**THE DATA**:
__________
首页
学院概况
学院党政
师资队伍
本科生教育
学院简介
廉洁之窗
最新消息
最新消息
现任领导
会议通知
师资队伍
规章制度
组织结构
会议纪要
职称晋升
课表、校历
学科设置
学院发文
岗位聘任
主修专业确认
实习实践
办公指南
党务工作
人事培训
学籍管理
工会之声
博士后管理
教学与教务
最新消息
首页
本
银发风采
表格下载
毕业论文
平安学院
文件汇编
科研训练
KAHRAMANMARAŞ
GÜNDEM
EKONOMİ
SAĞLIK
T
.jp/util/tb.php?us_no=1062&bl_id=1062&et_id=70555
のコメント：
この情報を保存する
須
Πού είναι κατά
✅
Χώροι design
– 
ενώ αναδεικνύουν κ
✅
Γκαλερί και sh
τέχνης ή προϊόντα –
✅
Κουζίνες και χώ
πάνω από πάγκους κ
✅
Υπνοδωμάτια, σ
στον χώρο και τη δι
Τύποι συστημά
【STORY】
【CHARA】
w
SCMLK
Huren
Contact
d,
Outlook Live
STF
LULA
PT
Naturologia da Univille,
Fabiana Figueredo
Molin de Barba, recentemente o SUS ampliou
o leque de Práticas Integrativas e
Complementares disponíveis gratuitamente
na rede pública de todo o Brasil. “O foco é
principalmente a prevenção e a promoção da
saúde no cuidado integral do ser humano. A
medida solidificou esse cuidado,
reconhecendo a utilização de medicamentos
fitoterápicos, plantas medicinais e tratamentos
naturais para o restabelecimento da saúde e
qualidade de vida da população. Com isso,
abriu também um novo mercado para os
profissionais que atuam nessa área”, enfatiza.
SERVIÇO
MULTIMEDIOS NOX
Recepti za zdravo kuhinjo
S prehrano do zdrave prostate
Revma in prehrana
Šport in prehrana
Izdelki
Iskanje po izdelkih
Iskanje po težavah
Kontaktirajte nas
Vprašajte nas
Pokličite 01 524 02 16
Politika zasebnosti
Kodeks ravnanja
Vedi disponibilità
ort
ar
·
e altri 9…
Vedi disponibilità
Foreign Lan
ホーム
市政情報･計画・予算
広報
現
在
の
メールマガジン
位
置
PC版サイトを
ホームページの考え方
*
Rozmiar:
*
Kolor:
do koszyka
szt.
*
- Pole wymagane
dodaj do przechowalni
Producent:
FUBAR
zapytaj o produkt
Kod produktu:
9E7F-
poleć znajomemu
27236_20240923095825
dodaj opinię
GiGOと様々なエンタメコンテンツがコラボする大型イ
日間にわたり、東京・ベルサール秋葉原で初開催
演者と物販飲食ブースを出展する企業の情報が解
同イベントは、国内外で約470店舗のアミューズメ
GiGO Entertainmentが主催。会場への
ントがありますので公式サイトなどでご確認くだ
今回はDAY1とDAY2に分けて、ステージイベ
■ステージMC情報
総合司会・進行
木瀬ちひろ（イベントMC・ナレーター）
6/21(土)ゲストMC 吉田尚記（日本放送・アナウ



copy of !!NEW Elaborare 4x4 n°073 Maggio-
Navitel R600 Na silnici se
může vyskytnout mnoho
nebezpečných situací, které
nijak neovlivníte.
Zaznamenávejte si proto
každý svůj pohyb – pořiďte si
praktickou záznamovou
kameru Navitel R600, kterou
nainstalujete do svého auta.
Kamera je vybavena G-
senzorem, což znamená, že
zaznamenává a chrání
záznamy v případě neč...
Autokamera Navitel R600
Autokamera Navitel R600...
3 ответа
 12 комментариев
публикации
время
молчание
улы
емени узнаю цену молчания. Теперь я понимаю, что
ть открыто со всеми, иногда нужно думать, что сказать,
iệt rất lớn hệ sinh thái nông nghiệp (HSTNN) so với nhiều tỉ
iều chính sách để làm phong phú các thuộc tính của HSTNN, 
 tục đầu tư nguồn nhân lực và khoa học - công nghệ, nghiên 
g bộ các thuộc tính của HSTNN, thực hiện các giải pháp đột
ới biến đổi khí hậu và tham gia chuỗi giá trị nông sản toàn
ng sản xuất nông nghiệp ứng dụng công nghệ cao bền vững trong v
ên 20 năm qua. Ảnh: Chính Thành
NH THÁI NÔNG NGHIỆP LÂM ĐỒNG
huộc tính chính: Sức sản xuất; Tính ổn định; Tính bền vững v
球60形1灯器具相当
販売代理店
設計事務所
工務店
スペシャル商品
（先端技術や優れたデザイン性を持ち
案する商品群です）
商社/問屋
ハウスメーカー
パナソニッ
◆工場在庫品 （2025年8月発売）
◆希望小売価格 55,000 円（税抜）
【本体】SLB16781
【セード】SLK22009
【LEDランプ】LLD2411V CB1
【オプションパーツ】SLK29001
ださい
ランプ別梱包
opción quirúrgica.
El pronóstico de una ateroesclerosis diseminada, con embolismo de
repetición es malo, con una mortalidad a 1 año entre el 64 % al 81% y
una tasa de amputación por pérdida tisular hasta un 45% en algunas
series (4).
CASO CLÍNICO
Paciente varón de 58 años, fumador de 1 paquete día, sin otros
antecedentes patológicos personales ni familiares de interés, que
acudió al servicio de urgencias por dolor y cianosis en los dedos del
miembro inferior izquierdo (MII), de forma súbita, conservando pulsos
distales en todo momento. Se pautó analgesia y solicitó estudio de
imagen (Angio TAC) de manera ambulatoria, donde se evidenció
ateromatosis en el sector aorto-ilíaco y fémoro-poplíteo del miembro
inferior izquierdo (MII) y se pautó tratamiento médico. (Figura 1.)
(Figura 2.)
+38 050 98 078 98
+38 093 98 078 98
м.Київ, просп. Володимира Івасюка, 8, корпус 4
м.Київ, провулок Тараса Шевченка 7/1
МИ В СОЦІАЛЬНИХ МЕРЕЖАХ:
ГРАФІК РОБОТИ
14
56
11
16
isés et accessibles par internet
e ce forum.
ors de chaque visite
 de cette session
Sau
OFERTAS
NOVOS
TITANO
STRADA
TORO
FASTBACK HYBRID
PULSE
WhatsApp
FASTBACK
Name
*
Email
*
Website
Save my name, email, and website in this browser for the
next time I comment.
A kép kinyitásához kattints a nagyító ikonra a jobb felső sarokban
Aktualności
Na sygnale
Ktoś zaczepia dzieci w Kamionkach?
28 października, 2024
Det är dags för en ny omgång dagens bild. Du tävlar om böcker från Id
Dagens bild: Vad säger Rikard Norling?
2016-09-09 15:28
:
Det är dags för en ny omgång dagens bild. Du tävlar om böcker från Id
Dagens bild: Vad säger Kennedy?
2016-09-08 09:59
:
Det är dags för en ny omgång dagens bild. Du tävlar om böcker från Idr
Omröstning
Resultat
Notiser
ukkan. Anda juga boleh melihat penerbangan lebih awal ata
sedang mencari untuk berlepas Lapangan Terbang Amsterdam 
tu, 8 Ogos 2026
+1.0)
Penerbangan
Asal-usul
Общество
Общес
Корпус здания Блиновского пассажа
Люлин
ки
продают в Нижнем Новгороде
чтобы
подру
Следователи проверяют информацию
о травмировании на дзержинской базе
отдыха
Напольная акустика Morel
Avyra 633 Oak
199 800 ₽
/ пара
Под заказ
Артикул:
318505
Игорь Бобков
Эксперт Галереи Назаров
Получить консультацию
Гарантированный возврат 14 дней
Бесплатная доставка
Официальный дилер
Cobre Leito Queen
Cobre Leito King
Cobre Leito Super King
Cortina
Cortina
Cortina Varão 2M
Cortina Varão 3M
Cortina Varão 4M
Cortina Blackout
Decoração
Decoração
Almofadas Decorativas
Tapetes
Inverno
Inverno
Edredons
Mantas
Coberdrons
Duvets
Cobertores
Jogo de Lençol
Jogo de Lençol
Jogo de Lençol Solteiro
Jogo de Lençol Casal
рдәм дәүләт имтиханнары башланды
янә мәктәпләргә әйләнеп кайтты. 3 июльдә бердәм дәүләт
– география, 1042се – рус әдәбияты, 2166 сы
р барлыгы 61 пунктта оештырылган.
__________
**TASK TO COMPLETE**:
Express the part of the listing that runs from its first line through the line containing "medida solidificou esse" as a numbered list, with both of those lines included and any blank lines left out.

**EXERCISE SOLUTION**:
1. 首页
2. 学院概况
3. 学院党政
4. 师资队伍
5. 本科生教育
6. 学院简介
7. 廉洁之窗
8. 最新消息
9. 最新消息
10. 现任领导
11. 会议通知
12. 师资队伍
13. 规章制度
14. 组织结构
15. 会议纪要
16. 职称晋升
17. 课表、校历
18. 学科设置
19. 学院发文
20. 岗位聘任
21. 主修专业确认
22. 实习实践
23. 办公指南
24. 党务工作
25. 人事培训
26. 学籍管理
27. 工会之声
28. 博士后管理
29. 教学与教务
30. 最新消息
31. 首页
32. 本
33. 银发风采
34. 表格下载
35. 毕业论文
36. 平安学院
37. 文件汇编
38. 科研训练
39. KAHRAMANMARAŞ
40. GÜNDEM
41. EKONOMİ
42. SAĞLIK
43. T
44. .jp/util/tb.php?us_no=1062&bl_id=1062&et_id=70555
45. のコメント：
46. この情報を保存する
47. 須
48. Πού είναι κατά
49. ✅
50. Χώροι design
51. – 
52. ενώ αναδεικνύουν κ
53. ✅
54. Γκαλερί και sh
55. τέχνης ή προϊόντα –
56. ✅
57. Κουζίνες και χώ
58. πάνω από πάγκους κ
59. ✅
60. Υπνοδωμάτια, σ
61. στον χώρο και τη δι
62. Τύποι συστημά
63. 【STORY】
64. 【CHARA】
65. w
66. SCMLK
67. Huren
68. Contact
69. d,
70. Outlook Live
71. STF
72. LULA
73. PT
74. Naturologia da Univille,
75. Fabiana Figueredo
76. Molin de Barba, recentemente o SUS ampliou
77. o leque de Práticas Integrativas e
78. Complementares disponíveis gratuitamente
79. na rede pública de todo o Brasil. “O foco é
80. principalmente a prevenção e a promoção da
81. saúde no cuidado integral do ser humano. A
82. medida solidificou esse cuidado,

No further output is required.